The film had its world premiere on May 22, 2017, in the Directors Fortnight section of the 2017 Cannes Film Festival, and shortly thereafter A24 acquired the film's U.S. distribution rights, which had also sparked interest from Amazon Studios, Neon, and Annapurna Pictures, among others. Its limited theatrical release in the U.S. began on October 6, 2017. Lionsgate released the film on Blu-ray, DVD, and download.

==Reception==
===Critical response===
The Florida Project received critical acclaim upon its release, with particular praise for Baker's direction and the performances of Dafoe, Prince, and Vinaite. On review aggregator website Rotten Tomatoes, it has an approval rating of 96% based on 320 reviews, with an average rating of 8.8/10; the site's "critics consensus" reads: "The Florida Project offers a colorfully empathetic look at an underrepresented part of the population that proves absorbing even as it raises sobering questions about modern America." On Metacritic, the film has a weighted average score of 92 out of 100 based on reviews from 44 critics.
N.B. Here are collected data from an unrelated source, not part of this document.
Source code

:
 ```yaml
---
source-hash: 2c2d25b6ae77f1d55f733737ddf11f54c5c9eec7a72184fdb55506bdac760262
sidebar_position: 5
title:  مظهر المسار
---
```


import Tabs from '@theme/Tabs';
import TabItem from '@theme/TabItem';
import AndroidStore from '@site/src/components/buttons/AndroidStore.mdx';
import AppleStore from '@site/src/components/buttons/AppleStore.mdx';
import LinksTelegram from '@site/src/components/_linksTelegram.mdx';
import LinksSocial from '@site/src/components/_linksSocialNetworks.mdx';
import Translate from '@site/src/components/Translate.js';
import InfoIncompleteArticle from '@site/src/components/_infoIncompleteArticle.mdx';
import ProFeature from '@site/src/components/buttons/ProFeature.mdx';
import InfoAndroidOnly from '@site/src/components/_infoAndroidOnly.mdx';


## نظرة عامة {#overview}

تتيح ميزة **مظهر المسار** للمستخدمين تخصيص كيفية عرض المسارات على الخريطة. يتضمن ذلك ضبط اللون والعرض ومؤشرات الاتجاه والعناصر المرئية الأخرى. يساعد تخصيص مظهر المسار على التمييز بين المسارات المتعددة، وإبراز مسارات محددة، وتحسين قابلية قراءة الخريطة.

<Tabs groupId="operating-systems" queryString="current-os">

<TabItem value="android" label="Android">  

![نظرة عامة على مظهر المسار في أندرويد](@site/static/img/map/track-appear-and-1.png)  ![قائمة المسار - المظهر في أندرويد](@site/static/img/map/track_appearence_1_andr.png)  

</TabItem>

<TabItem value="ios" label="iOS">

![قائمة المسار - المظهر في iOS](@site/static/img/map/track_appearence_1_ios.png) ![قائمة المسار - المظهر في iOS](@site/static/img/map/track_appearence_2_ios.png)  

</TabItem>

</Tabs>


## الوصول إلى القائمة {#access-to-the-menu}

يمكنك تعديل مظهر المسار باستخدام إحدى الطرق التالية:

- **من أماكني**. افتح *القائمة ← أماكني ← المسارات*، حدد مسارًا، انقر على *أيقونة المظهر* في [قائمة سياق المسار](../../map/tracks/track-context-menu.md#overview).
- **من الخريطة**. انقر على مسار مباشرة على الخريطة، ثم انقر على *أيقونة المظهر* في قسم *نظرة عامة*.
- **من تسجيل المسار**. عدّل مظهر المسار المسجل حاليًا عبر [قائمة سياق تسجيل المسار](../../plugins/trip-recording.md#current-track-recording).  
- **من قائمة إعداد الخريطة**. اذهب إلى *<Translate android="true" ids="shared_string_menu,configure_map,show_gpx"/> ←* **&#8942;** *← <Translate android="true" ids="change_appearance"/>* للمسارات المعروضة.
Ann Hornaday of The Washington Post wrote, "Dafoe delivers his finest performance in recent memory, bringing to life a levelheaded, unsanctimonious character who offers a glimmer of hope and caring within a world markedly short on both." Richard Roeper of the Chicago Sun-Times wrote, "It's film that'll make you wince at times, and you'll most likely not want to see twice, but seeing it once is an experience you'll not soon forget."

In June 2025, The Florida Project ranked 74th on The New York Timess list of "The 100 Best Movies of the 21st Century" and 70th on the "Readers' Choice" edition of the list. In July 2025, it ranked 63rd on Rolling Stones list of "The 100 Best Movies of the 21st Century".